Applicable Law in Maine

When an individual fills out an application to live in a specific unit, the state of Maine has some laws that will need to be followed to make sure that the landlord can find a tenant that fits their needs without being discriminating against the individual. In Maine, any landlord who would like to do a background check for an applicant will need to have their written consent to do so. The state does not limit the amount that can be charged for an application fee, and all of the fee that is charged will be non-refundable. To make sure that this is clear, the security deposit amount and the application fee amount will need to be paid with a separate check. 

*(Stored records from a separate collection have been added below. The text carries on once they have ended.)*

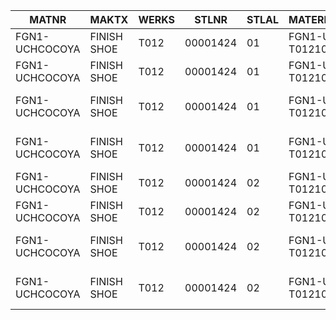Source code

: |MATNR|MAKTX|WERKS|STLNR|STLAL|MATERIAL_BOM_KEY|STLAL|DATUV|SORTF|MEINS|IDNRK|MAKTX|
|-----|-----|-----|-----|-----|----------------|-----|-----|-----|-----|-----|-----|
|FGN1-UCHCOCOYA|FINISH SHOE|T012|00001424|01|FGN1-UCHCOCOYA                          T012101|01|20240426|UPPER|PR|HUN1-UCHCOCOYA|UPPER|
|FGN1-UCHCOCOYA|FINISH SHOE|T012|00001424|01|FGN1-UCHCOCOYA                          T012101|01|20240426|SOLE|PR|HBN1-UCHCOCOYA|SOLE|
|FGN1-UCHCOCOYA|FINISH SHOE|T012|00001424|01|FGN1-UCHCOCOYA                          T012101|01|20240426|PACKAG PA1|PCE|RPN1-01501-00001|WRAPPING NBCCGT|
|FGN1-UCHCOCOYA|FINISH SHOE|T012|00001424|01|FGN1-UCHCOCOYA                          T012101|01|20240426|PACKAG PA2|PCE|RPN1-01501-00002|WRAPPING NBCCGT|
|FGN1-UCHCOCOYA|FINISH SHOE|T012|00001424|02|FGN1-UCHCOCOYA                          T012102|02|20240510|UPPER|PR|HUN1-UCHCOCOYA|UPPER|
|FGN1-UCHCOCOYA|FINISH SHOE|T012|00001424|02|FGN1-UCHCOCOYA                          T012102|02|20240510|SOLE|PR|HBN1-UCHCOCOYA|SOLE|
|FGN1-UCHCOCOYA|FINISH SHOE|T012|00001424|02|FGN1-UCHCOCOYA                          T012102|02|20240510|PACKAG PA1|PCE|RPN1-01501-00001|WRAPPING NBCCGT|
|FGN1-UCHCOCOYA|FINISH SHOE|T012|00001424|02|FGN1-UCHCOCOYA                          T012102|02|20240510|PACKAG PA2|PCE|RPN1-01501-00002|WRAPPING NBCCGT|
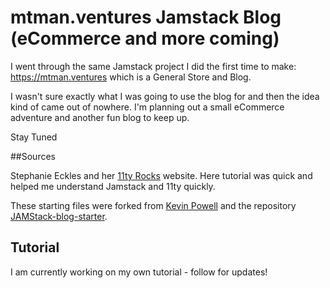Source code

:# mtman.ventures Jamstack Blog (eCommerce and more coming)

I went through the same Jamstack project I did the first time to make: https://mtman.ventures which is a General Store and Blog. 

I wasn't sure exactly what I was going to use the blog for and then the idea kind of came out of nowhere. I'm planning out a small eCommerce adventure and another fun blog to keep up. 

Stay Tuned


##Sources

Stephanie Eckles and her [11ty Rocks](https://11ty.rocks/) website. Here tutorial was quick and helped me understand Jamstack and 11ty quickly.

These starting files were forked from [Kevin Powell](https://kevinpowell.co) and the repository [JAMStack-blog-starter](https://github.com/kevin-powell/JAMStack-blog-starter).

## Tutorial

I am currently working on my own tutorial - follow for updates!
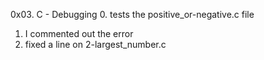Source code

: 0x03. C - Debugging
0. tests the positive_or-negative.c file
1. I commented out the error
2. fixed a line on 2-largest_number.c
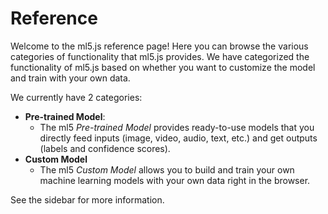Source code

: # Reference

Welcome to the ml5.js reference page! Here you can browse the various categories of functionality that ml5.js provides. We have categorized the functionality of ml5.js based on whether you want to customize the model and train with your own data.

We currently have 2 categories:

* **Pre-trained Model**:
  *  The ml5 *Pre-trained Model* provides ready-to-use models that you directly feed inputs (image, video, audio, text, etc.) and get outputs (labels and confidence scores).
* **Custom Model**
  * The ml5 *Custom Model* allows you to build and train your own machine learning models with your own data right in the browser.

<!-- * **Helpers**:
  *  The ml5 *helpers* category groups ml5 features that are broadly related to machine learning data, working with data, manipulating data, and training a model with data. Part of our helpers includes the [ml5.neuralNetwork](neural-network.md) which allows you to build and train your own neural network right in the browser. You can also explore the [ml5.featureExtractor](feature-extractor.md) to do [transfer learning](https://en.wikipedia.org/wiki/Transfer_learning).
* **Image**
  * The ml5 *image* category groups ml5 features that are related to applying machine learning to images or video.  
* **Sound**
  * The ml5 *sound* category groups ml5 features that are related to applying machine learning to audio. 
* **Text**
  * The ml5 *text* category groups ml5 features that are related to applying machine learning to text.
* **Utils**
  * The ml5 *utils* category are handy functions that make your life easier when working with data, images, etc. -->

See the sidebar for more information.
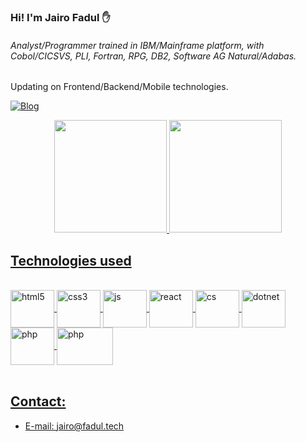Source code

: 
### Hi! I'm Jairo Fadul ✋

###### Analyst/Programmer trained in IBM/Mainframe platform, with Cobol/CICSVS, PLI, Fortran, RPG, DB2, Software AG Natural/Adabas. 
Updating on Frontend/Backend/Mobile technologies.


[![Blog](https://img.shields.io/website?label=curriculo.lattes&style=for-the-badge&url=http://lattes.cnpq.br/5482391365956398/)](http://lattes.cnpq.br/5482391365956398)


<div align="center">
  <a href="https://github.com/fadultech">
  <img height="180em" src="https://github-readme-stats.vercel.app/api?username=fadultech&show_icons=true&theme=dark&include_all_commits=true&count_private=true"/>
  <img height="180em" src="https://github-readme-stats.vercel.app/api/top-langs/?username=fadultech&layout=compact&langs_count=7&theme=dark"/>
</div>

## Technologies used

  
  
<div style="display: inline_block"><br/>
  <img align="center" alt="html5" height="60" width="70" src="https://cdn.jsdelivr.net/gh/devicons/devicon/icons/html5/html5-original.svg" />
  <img align="center" alt="css3" height="60" width="70" src="https://cdn.jsdelivr.net/gh/devicons/devicon/icons/css3/css3-original.svg" />
  <img align="center" alt="js" height="60" width="70" src="https://cdn.jsdelivr.net/gh/devicons/devicon/icons/javascript/javascript-original.svg" />
  <img align="center" alt="react" height="60" width="70" src="https://cdn.jsdelivr.net/gh/devicons/devicon/icons/react/react-original.svg" />
  <img align="center" alt="cs" height="60" width="70" src="https://cdn.jsdelivr.net/gh/devicons/devicon/icons/csharp/csharp-original.svg" />
  <img align="center" alt="dotnet" height="60" width="70" src="https://cdn.jsdelivr.net/gh/devicons/devicon/icons/dotnetcore/dotnetcore-original.svg" />
  <img align="center" alt="php" height="60" width="70" src="https://cdn.jsdelivr.net/gh/devicons/devicon/icons/php/php-original.svg" />
  <img align="center" alt="php" height="60" width="90" src="https://s3.amazonaws.com/ckl-website-static/wp-content/uploads/2021/03/react-native-examples-1280x680.png" />
  
</div><br/>



## Contact:
- [E-mail: jairo@fadul.tech](jairo@fadul.tech)<br/>
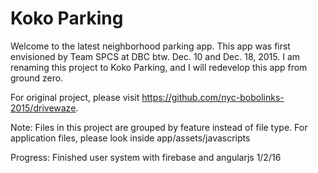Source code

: # Koko Parking
Welcome to the latest neighborhood parking app. This app was first envisioned by Team SPCS at DBC btw. Dec. 10 and Dec. 18, 2015. I am renaming this project to Koko Parking, and I will redevelop this app from ground zero.

For original project, please visit https://github.com/nyc-bobolinks-2015/drivewaze.

Note:
Files in this project are grouped by feature instead of file type. For application files, please look inside app/assets/javascripts

Progress:
Finished user system with firebase and angularjs 1/2/16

Fair Housing Laws in Maine

In the state of Maine, fair housing means that anyone will have an equal chance to get accepted into a unit. The decision to accept or to not accept the applicant into the unit cannot be made based on their race, their religion, their sexual preference, their familial status, their national origin, or a disability that they may have. These laws ane not just state laws; they are also federal laws that a landlord must adhere to when they are choosing a tenant. If a group is commonly discriminated against, then there may be additional protections that are in place for their applications. Threatening to report a prospective tenant’s immigrant status, refusing a family that has a disabled family member, refusing a pregnant woman, or refusing an applicant that is on public assistance can all be considered discrimination.